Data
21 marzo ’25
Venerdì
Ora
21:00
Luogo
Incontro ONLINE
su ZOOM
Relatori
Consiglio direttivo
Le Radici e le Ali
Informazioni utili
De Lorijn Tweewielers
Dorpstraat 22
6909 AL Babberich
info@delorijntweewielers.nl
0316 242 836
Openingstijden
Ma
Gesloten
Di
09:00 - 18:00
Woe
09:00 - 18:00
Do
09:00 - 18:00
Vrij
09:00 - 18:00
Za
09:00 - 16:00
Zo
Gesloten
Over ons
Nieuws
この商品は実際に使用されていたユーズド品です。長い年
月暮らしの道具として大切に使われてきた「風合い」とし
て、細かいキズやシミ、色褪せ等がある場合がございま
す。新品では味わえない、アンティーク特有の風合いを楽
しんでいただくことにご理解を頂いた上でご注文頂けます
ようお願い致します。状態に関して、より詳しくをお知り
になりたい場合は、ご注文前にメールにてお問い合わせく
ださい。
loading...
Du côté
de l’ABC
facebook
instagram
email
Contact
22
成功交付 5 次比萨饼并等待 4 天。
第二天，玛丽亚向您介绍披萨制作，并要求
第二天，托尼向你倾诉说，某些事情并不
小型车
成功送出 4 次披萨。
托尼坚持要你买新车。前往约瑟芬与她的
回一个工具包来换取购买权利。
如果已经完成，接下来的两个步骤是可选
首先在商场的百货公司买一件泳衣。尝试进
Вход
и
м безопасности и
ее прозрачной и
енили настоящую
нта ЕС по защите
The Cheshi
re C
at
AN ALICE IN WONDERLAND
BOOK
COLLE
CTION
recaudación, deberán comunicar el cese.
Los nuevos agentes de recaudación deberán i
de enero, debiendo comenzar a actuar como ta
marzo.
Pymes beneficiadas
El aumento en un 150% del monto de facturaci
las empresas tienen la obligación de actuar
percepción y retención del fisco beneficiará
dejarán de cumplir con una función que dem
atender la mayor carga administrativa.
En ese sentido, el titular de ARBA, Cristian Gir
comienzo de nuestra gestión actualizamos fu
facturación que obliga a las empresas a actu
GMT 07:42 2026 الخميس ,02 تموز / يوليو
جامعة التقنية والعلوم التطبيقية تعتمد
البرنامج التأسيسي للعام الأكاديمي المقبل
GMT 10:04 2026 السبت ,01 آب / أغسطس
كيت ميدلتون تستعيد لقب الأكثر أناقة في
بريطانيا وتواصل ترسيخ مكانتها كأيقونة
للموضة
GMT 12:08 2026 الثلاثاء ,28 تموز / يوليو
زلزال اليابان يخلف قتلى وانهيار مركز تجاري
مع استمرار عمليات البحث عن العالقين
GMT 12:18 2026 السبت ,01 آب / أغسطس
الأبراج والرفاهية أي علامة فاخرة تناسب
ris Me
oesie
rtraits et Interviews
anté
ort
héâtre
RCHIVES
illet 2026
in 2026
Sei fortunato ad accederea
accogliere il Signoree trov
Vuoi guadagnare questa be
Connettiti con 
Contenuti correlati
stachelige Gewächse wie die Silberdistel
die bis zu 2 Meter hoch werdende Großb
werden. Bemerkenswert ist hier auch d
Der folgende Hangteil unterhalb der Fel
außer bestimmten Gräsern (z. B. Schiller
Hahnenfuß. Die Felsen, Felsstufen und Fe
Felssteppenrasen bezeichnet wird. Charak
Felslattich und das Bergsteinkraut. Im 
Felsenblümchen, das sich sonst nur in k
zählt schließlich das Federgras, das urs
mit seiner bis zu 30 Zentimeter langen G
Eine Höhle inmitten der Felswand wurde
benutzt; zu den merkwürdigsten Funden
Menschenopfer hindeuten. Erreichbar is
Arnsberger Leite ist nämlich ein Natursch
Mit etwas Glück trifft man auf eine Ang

* Exercise
What lines of the listing above hold "recaudación"? Copy all of them.

* Answer section
recaudación, deberán comunicar el cese.
Los nuevos agentes de recaudación deberán i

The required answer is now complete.